___ SOURCE DATA ___
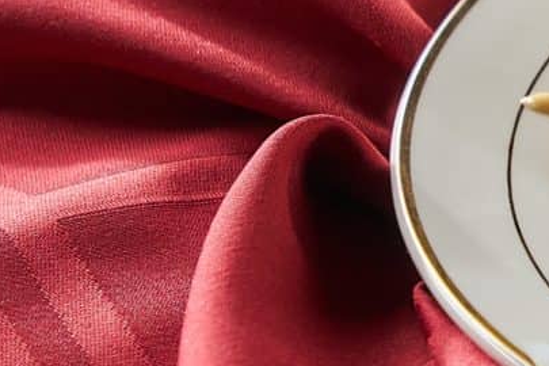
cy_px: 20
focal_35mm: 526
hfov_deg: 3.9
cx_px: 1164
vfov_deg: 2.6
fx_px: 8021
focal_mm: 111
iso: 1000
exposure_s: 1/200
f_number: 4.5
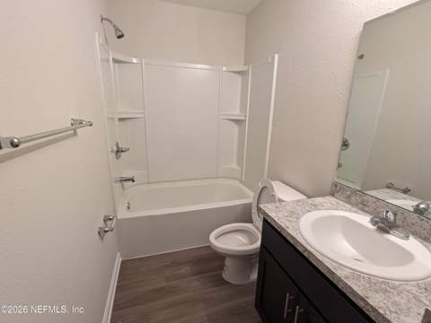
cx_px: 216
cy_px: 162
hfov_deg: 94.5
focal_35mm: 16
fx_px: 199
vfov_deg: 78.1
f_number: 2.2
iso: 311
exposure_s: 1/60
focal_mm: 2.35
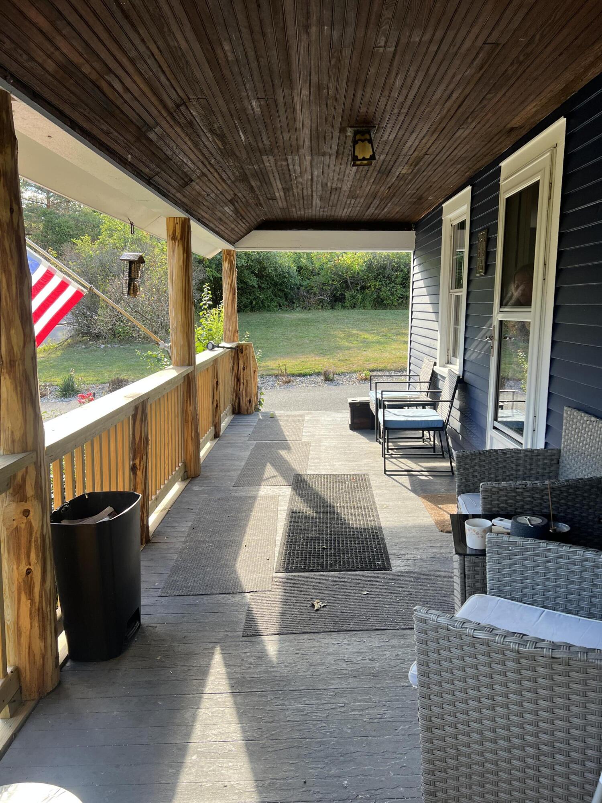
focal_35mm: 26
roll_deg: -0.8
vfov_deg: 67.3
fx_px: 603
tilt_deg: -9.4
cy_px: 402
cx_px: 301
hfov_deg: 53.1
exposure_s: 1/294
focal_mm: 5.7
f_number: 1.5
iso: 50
___
§ HOW TO COMPLETE THIS TASK
All entries must be written out again exactly as given, with no pictures in the copy.

§ EXERCISE RESPONSE
cy_px: 20
focal_35mm: 526
hfov_deg: 3.9
cx_px: 1164
vfov_deg: 2.6
fx_px: 8021
focal_mm: 111
iso: 1000
exposure_s: 1/200
f_number: 4.5
cx_px: 216
cy_px: 162
hfov_deg: 94.5
focal_35mm: 16
fx_px: 199
vfov_deg: 78.1
f_number: 2.2
iso: 311
exposure_s: 1/60
focal_mm: 2.35
focal_35mm: 26
roll_deg: -0.8
vfov_deg: 67.3
fx_px: 603
tilt_deg: -9.4
cy_px: 402
cx_px: 301
hfov_deg: 53.1
exposure_s: 1/294
focal_mm: 5.7
f_number: 1.5
iso: 50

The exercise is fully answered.